+++ DATASET EXTRACT +++
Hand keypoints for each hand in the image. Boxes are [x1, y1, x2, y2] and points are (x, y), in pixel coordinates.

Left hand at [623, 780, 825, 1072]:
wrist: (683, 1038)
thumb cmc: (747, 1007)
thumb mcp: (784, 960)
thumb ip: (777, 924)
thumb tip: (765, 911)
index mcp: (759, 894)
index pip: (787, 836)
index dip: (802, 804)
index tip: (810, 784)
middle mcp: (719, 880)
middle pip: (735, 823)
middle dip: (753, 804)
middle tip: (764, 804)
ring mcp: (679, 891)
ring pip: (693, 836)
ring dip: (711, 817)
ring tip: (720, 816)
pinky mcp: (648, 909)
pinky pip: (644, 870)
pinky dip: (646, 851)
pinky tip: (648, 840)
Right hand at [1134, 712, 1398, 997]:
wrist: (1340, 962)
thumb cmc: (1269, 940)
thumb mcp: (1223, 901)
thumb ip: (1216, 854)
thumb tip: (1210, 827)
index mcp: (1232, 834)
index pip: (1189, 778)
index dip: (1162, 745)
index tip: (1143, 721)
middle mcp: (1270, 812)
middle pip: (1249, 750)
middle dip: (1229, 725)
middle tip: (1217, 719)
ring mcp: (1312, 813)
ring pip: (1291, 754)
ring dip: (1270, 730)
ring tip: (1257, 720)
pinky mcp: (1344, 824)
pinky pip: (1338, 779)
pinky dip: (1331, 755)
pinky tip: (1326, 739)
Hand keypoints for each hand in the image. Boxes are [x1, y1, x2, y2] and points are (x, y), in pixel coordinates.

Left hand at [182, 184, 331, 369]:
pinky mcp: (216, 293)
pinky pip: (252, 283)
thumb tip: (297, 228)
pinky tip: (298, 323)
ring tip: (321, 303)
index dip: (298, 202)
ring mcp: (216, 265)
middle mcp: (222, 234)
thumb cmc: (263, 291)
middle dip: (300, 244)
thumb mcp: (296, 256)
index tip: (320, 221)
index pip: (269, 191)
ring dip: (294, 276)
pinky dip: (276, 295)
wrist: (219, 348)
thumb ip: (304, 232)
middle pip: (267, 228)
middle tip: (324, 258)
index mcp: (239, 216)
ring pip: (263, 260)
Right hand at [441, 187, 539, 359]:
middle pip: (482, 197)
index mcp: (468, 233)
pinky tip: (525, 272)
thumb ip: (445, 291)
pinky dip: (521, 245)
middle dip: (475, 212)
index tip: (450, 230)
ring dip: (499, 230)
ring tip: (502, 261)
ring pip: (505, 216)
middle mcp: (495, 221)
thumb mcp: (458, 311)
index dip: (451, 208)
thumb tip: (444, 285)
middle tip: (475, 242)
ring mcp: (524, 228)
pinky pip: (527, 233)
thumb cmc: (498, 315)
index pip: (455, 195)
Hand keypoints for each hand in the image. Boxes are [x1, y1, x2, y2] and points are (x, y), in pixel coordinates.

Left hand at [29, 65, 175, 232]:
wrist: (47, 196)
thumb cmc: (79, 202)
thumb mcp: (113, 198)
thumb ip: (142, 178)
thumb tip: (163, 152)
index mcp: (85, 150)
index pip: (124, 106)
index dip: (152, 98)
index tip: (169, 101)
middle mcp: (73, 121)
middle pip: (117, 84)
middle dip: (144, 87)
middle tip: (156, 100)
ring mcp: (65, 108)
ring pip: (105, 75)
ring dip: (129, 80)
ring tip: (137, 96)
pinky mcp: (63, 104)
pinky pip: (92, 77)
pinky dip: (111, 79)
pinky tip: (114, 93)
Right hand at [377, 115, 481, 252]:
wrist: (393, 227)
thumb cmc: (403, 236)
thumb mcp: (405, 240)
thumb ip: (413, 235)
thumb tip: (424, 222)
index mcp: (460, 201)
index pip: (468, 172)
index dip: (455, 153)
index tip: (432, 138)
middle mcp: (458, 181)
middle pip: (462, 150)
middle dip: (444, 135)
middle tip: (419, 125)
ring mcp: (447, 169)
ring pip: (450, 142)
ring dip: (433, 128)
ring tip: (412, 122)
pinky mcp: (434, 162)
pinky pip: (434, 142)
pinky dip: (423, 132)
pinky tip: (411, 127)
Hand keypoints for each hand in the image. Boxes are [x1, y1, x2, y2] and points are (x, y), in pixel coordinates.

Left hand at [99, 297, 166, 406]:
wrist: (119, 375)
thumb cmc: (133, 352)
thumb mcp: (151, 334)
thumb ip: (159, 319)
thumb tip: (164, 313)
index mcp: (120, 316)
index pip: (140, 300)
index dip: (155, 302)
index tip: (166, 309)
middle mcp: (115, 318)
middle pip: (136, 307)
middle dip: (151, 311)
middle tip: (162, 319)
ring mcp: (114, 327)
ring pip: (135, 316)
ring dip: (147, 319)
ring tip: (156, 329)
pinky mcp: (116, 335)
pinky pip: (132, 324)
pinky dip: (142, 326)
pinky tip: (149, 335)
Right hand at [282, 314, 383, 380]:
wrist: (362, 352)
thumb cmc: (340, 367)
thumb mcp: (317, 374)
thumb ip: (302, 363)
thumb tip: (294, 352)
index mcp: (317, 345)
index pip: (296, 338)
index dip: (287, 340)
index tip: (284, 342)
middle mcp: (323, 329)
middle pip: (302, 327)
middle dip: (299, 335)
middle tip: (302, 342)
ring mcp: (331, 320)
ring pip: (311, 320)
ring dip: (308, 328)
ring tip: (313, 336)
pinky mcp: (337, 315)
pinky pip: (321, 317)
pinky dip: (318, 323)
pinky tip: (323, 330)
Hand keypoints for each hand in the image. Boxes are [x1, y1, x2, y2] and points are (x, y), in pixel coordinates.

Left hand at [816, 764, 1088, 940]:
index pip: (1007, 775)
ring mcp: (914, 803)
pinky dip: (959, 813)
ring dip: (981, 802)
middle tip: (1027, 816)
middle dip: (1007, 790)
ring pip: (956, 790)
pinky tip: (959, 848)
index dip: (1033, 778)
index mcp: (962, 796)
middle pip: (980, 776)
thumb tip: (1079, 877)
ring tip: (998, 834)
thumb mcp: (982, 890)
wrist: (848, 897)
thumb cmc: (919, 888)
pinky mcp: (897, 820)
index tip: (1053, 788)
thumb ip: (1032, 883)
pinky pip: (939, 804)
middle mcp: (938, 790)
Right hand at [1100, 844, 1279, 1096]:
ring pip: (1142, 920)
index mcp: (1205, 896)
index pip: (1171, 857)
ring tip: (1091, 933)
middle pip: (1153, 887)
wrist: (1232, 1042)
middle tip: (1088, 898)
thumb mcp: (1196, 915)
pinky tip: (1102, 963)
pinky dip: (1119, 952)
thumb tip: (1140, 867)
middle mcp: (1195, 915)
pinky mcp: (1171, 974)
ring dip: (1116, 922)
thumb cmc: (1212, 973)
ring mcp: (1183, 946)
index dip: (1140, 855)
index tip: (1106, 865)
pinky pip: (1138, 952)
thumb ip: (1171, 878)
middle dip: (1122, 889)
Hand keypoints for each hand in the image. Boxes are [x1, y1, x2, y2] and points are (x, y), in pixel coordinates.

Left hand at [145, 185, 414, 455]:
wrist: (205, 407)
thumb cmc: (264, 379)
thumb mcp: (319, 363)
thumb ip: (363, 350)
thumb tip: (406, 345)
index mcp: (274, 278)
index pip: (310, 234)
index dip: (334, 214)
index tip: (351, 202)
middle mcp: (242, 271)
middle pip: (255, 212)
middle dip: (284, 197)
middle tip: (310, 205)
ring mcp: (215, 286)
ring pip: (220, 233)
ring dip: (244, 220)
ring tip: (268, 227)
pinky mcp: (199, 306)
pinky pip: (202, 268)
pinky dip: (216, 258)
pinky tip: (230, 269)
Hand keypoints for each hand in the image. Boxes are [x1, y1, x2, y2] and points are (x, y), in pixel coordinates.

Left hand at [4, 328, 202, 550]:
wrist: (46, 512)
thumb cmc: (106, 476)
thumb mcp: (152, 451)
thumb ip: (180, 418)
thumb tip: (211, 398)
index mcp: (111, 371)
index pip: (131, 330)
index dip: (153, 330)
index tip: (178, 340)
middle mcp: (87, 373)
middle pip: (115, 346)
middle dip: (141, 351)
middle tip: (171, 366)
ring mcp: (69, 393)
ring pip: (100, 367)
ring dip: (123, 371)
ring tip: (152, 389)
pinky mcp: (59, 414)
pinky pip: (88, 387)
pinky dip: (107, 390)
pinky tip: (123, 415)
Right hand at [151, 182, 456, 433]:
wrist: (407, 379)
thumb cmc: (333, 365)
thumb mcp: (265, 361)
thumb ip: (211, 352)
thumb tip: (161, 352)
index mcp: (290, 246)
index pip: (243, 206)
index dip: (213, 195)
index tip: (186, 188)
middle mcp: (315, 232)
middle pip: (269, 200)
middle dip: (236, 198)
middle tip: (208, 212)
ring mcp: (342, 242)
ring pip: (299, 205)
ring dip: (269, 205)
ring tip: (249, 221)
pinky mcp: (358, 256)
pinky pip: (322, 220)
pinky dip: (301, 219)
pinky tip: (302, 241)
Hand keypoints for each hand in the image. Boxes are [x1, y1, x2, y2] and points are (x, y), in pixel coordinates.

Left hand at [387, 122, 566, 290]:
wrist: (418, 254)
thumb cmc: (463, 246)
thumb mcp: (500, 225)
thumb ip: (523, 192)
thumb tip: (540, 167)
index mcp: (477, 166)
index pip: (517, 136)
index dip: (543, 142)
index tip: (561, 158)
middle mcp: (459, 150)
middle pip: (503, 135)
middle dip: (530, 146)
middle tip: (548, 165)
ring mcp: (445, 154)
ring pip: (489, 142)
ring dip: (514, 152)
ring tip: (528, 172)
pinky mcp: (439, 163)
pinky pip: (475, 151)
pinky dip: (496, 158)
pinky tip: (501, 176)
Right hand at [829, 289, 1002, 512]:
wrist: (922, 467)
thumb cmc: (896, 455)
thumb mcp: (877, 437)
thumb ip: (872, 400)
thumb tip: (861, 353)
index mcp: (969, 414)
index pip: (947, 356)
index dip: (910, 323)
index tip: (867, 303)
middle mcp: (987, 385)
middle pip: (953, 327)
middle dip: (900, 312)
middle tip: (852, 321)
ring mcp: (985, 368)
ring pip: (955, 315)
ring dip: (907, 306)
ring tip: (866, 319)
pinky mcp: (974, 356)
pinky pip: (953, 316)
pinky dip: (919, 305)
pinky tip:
+++
## WHAT THIS TASK INVOLVES
For the listing above, print only the lines starting at the line containing "middle mcp: (459, 150)" and ending at the line containing "pinky mcp: (974, 356)", exactly, both included.

## YOUR SOLUTION
middle mcp: (459, 150)
middle pip: (503, 135)
middle dip: (530, 146)
middle tip: (548, 165)
ring mcp: (445, 154)
ring pip: (489, 142)
ring dip: (514, 152)
ring tip: (528, 172)
pinky mcp: (439, 163)
pinky pip: (475, 151)
pinky dip: (496, 158)
pinky tip: (501, 176)
Right hand at [829, 289, 1002, 512]:
wrist: (922, 467)
thumb cmc: (896, 455)
thumb mcp: (877, 437)
thumb ip: (872, 400)
thumb tip: (861, 353)
index mcp: (969, 414)
index pip: (947, 356)
index dip: (910, 323)
index tip: (867, 303)
middle mcp: (987, 385)
middle pip: (953, 327)
middle dip: (900, 312)
middle tip: (852, 321)
ring mcp: (985, 368)
ring pip: (955, 315)
ring dip: (907, 306)
ring tip: (866, 319)
pinky mcp: (974, 356)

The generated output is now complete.